ROYSTON: THE TOWN THAT TIME FORGOT...OR AT LEAST MISPLACED.
A week or so back, there was a news report about the discovery of the body of a pilot who disappeared almost sixty years ago in Alaska. The body was frozen and well-preserved.
This cadaver had nothing on the city of Royston....except maybe time frame. We have been frozen in place for at least twenty years, with short interludes of thawing to allow for further deterioration.
What brought this to mind were a few headlines gleaned recently from the local papers, The News Leader and The Franklin County Citizen. Here they are, some paraphrased:
"ROYSTON VOWS TO CRACK DOWN ON JUNK CARS"
COUNCIL REVERSES ITSELF
DOWNTOWN CLEANUP, LONG RANGE PLANS
STRAY DOGS HAVE GOT TO GO
Were these headlines from March, 2006, or March, 1986? If you guessed the former, you are wrong. All of the above issues were the concerns of the Royston City Council twenty years ago. Only the names are omitted, to protect the inept.
Here were the issues then, as they are now:
JUNK CARS
Listen to this from the News Leader of February 14, 1985, and the Citizen of the same date. The council voted to get tough on junk cars "immediately" by writing letters to offenders and giving them ten days to clean up or to be summoned to city court. The city attorney said that, after all, it was not as if it were a "surprise", since the ordinance on junk cars had been on the books since 1977!
The attorney said that dealers were required to erect fences or shrubbery to hide their junk cars.
Indeed!!
QUICK TURNAROUND AT THE COUNCIL
Think the council did a quick about face recently when it set working hours from 8 to 5, then two weeks later decided to let the city manager (who was the target of the earlier action) set working hours for city employees? Listen to this:
In March of 1986, the council voted to deny a wine license for the convenience store being built at the corner of Church Street and Old Elbert Road, near the Church of God. The City attorney advised them that they were on shaky legal grounds. Nevertheless, the Mayor broke a 3-3 tie and voted against the license. Two or three days later, he called a special meeting, admitted he goofed, and reversed his vote.
CLEANUP AND GROW
In February of 1985, the council voiced concern about a deteriorating building downtown. The city attorney was instructed by the council to give the owner sixty days to fix it up. Meanwhile, the two owners decided to sell. (The only difference today is that if the council took such strong action...which they won't.....the owners would refuse to sell,)
And in January of 1985, the city voted to spend an estimated $1,506.62 for a marketing study to see what could be done to revitalize downtown.

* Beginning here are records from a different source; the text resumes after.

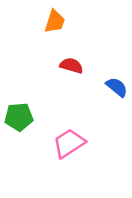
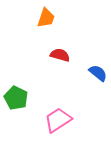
green pentagon: (19, 117) -> (16, 98), turned 30

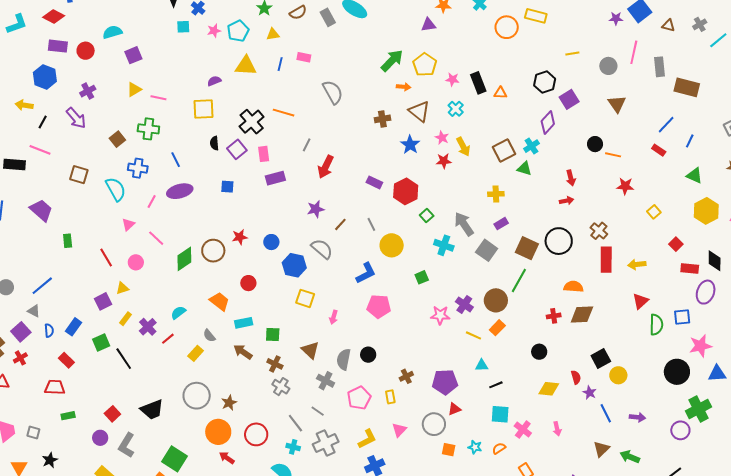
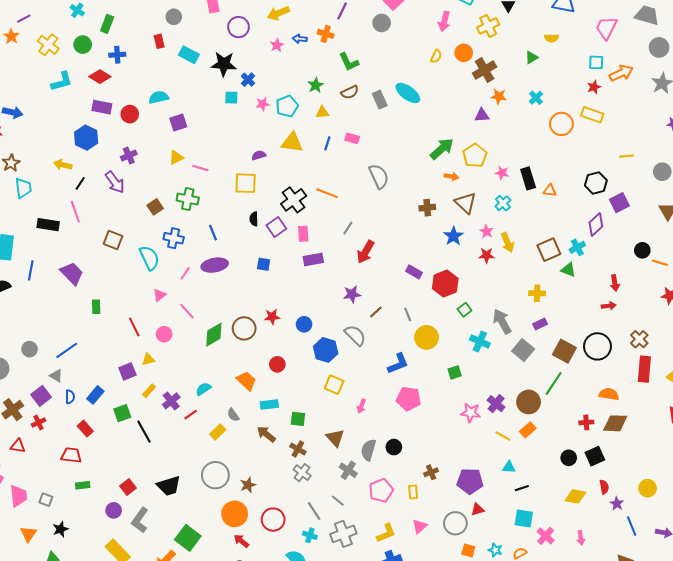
pink line: (40, 150) -> (75, 212), turned 45
black square: (601, 359) -> (595, 456), moved

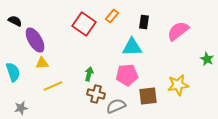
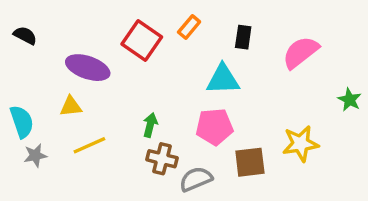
purple ellipse: (35, 40) -> (88, 68), moved, turned -40
gray star: (21, 108) -> (35, 155), moved

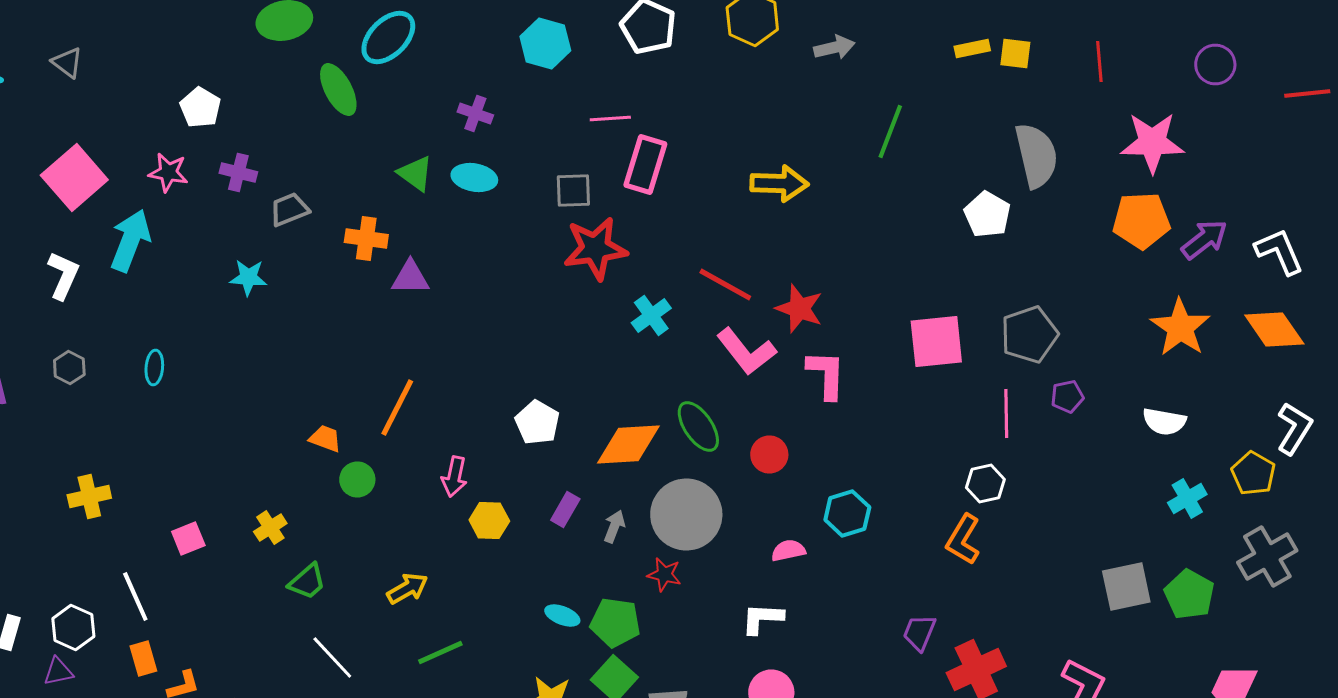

Obviously, it didn't work.
DOGS, DOGS, DOGS
In February, 1985, deteriorating buildings were not the only matter of concern with the city council. Seems that back in olden times, dogs were allowed to wander at will around the streets of Royston. The council was about to take action on the stray dog problem when one astute councilman jumped in. Not so fast, he warned.
The Franklin County Citizen quoted the zealous councilman, "I think we need to use common sense. There's some of these dogs running around here that probably are good dogs. You usually can distinguish (the good dogs from the strays). These old stray dogs is what we need to work on first and try to talk to (the owners of the good dogs) about these things---just not go out there and start grabbing up dogs."
The Citizen reported that the councilman was then charged by the full council to go down to Elberton to see how they were handling stray dogs.
Now the truth is out!! If there is a stray dog problem in Royston today, it's not the council's fault. It's Elberton's! They showed us how.
Alas, Royston is perhaps one of the few places that Rip Van Winkle, were he alive today, could take a twenty-year nap, wake up, and find that nothing had changed.